[Excerpts from a dataset]
====

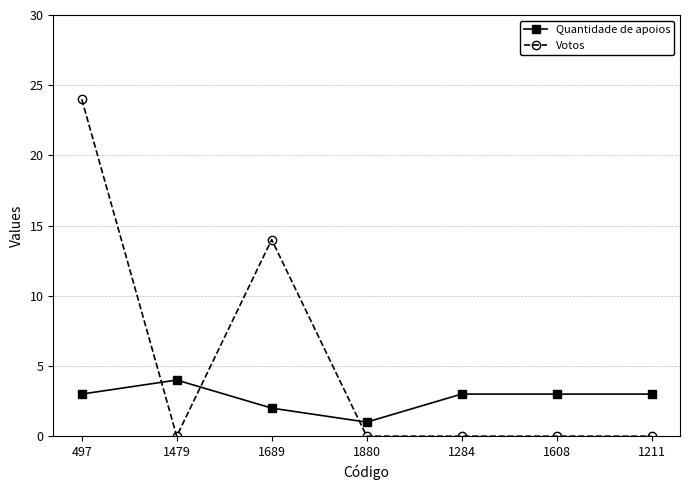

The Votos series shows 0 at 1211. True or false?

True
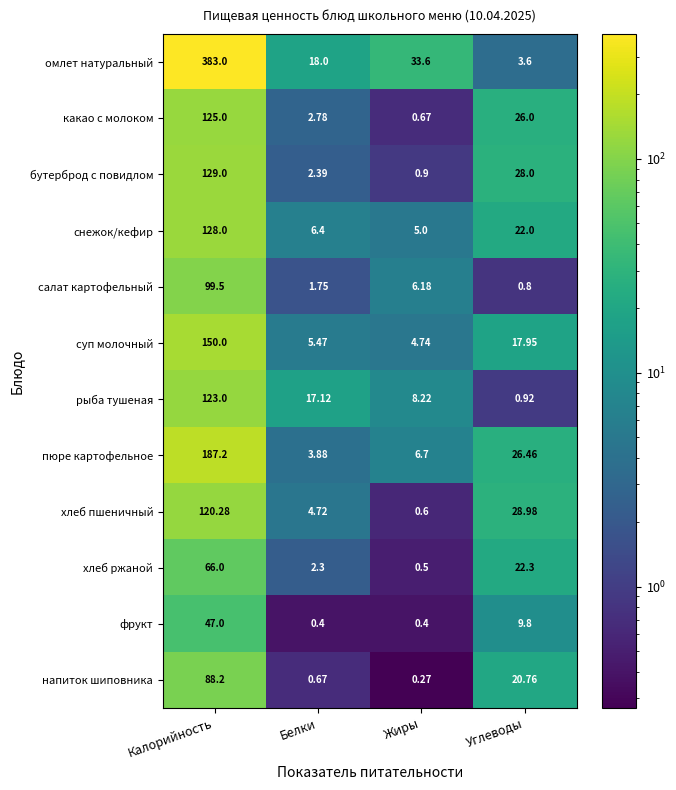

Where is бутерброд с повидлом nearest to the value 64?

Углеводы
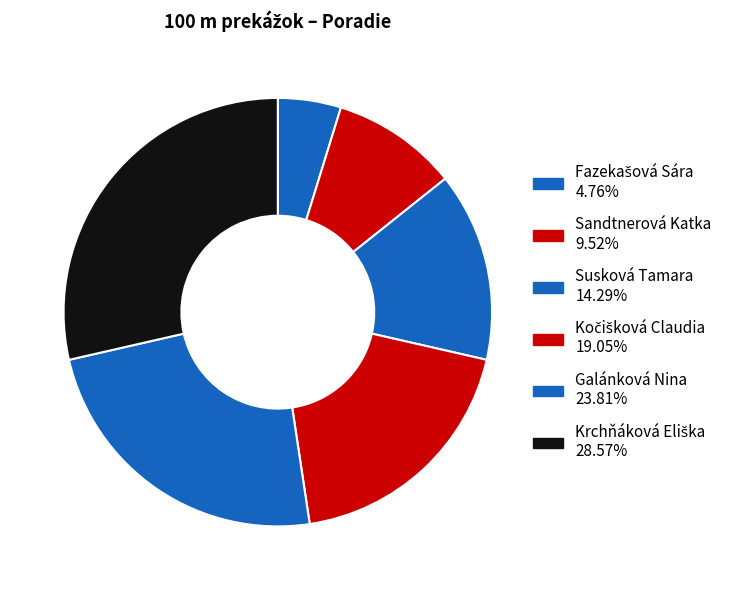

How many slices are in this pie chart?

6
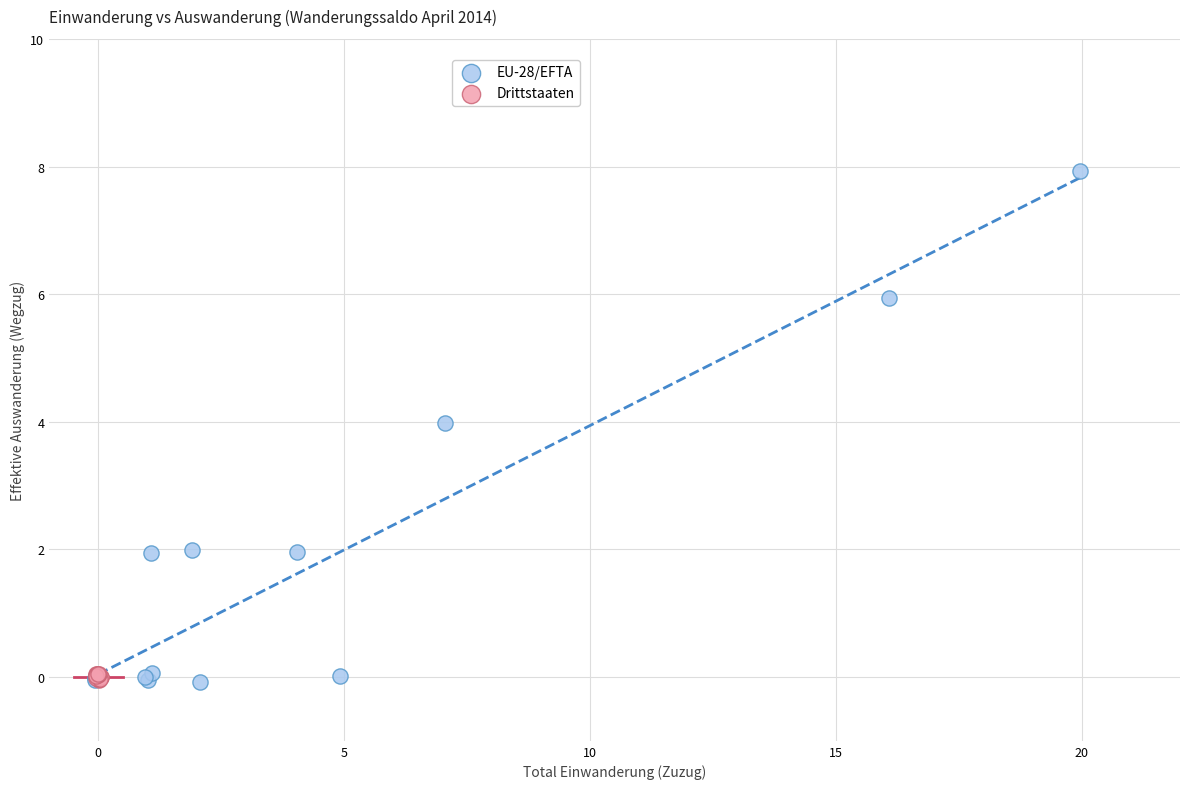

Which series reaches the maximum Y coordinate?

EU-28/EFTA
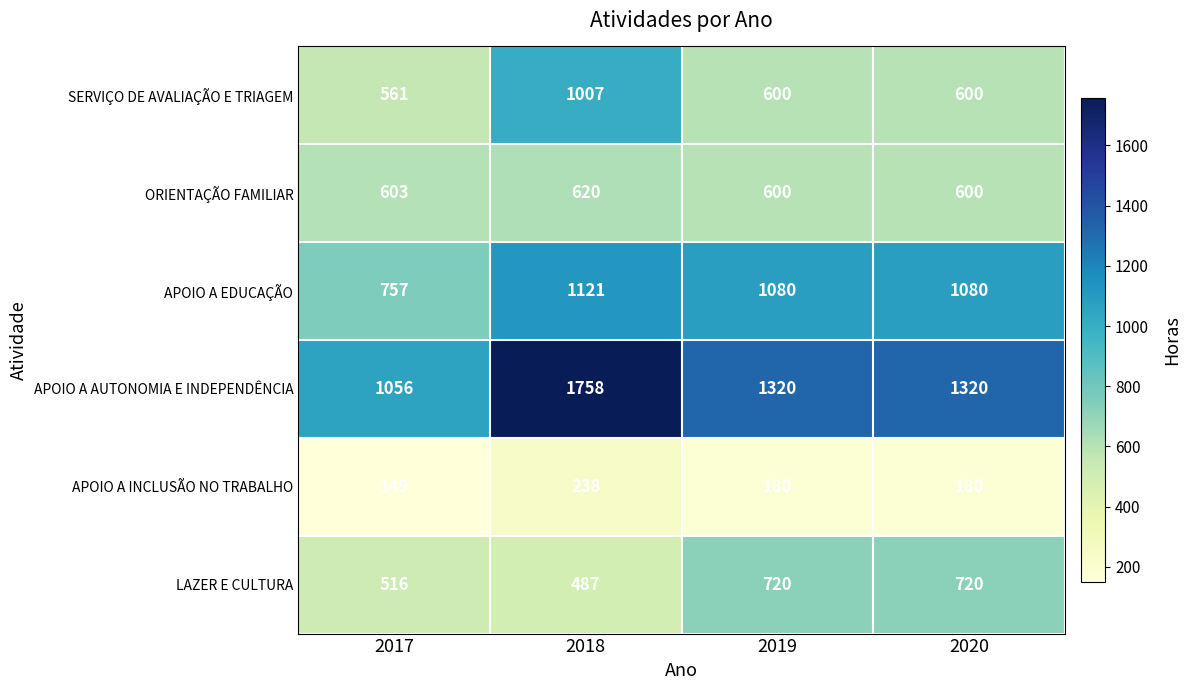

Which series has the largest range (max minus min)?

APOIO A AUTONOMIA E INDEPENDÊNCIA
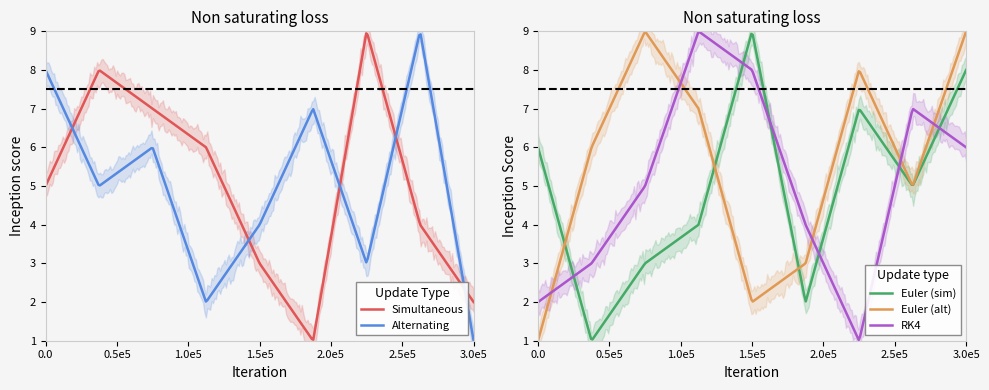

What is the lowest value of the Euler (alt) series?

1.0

====

## Exercise objective
Please arrange the data from the line containing "Where is бутерброд" through the end of the data, inclusive, as a numbered list, leaving out blank lines and pictures.

## Task result
1. Where is бутерброд с повидлом nearest to the value 64?
2. Углеводы
3. How many slices are in this pie chart?
4. 6
5. Which series reaches the maximum Y coordinate?
6. EU-28/EFTA
7. Which series has the largest range (max minus min)?
8. APOIO A AUTONOMIA E INDEPENDÊNCIA
9. What is the lowest value of the Euler (alt) series?
10. 1.0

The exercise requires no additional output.